There was a small migration of Acadians to the village (1759), after the British began the Expulsion of the Acadians from the Maritimes. Specifically, the Acadians migrated from present-day New Brunswick to avoid being killed or captured in the St. John River Campaign.
The town of Bécancour was created October 17, 1965, from an amalgamation of eleven municipalities. Bécancour was one of the province of Quebec's first amalgamated cities. At the time, Bécancour was the largest city in Quebec in terms of land area (as of 2003, the title belongs to La Tuque, Quebec).

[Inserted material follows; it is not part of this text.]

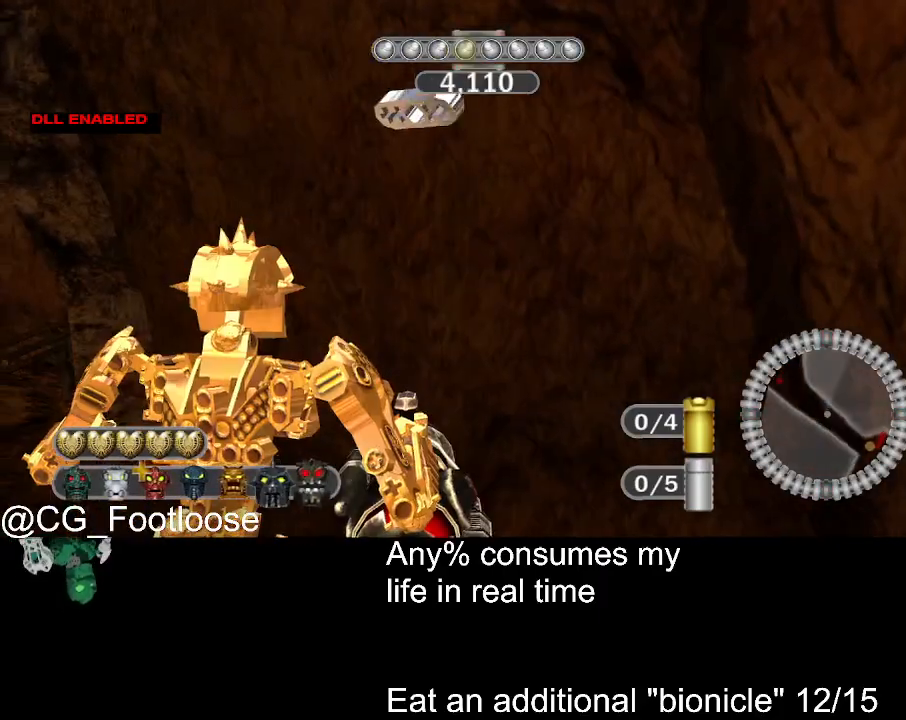
{"keys": [], "mouse": [], "events": [[133, "mouse_wheel_down", "down"], [183, "mouse_wheel_down", "up"], [367, "mouse_wheel_down", "down"], [417, "mouse_wheel_down", "up"]]}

Bécancour is now divided into six secteurs (lit. "sectors"): Bécancour, Saint-Grégoire, Gentilly, Précieux-Sang, Sainte-Angèle-de-Laval, and Sainte-Gertrude. Bécancour, Saint-Grégoire and Gentilly, each located near the shore of the Saint Lawrence River, can be considered the main urban centres. Autoroute 55 intersects Autoroute 30 and Route 132 at Saint-Grégoire.

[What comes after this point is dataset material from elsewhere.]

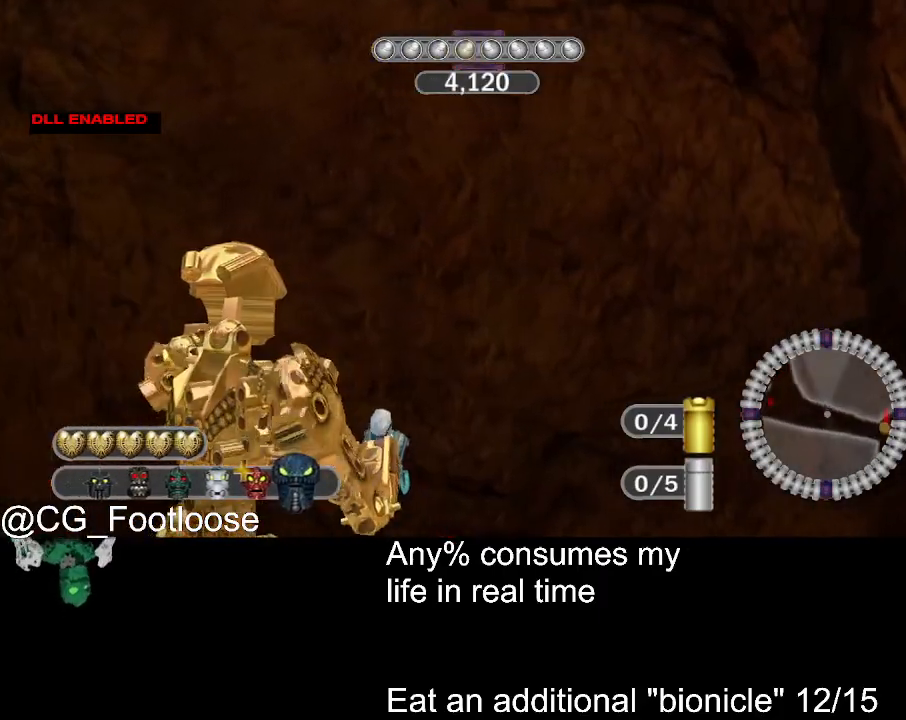
{"keys": [], "mouse": [], "events": [[283, "mouse_wheel_up", "down"], [333, "mouse_wheel_up", "up"], [383, "mouse_wheel_up", "down"], [433, "mouse_wheel_up", "up"]]}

Bécancour is part of the Trois-Rivières metropolitan area; many residents work in Trois-Rivières and commute across the Laviolette Bridge daily. The economy of Bécancour, once mainly agricultural, shifted towards heavy industry and manufacturing in the 1970s and 1980s. An industrial park was built in the area, attracting producers of aluminum, magnesium, refractory metals, and petroleum products; machine shops; and many related services, such as excavators and sales of industrial parts. A nuclear power plant, Gentilly Nuclear Generating Station, was commissioned in 1983 in the Gentilly sector; it was decommissioned in 2012.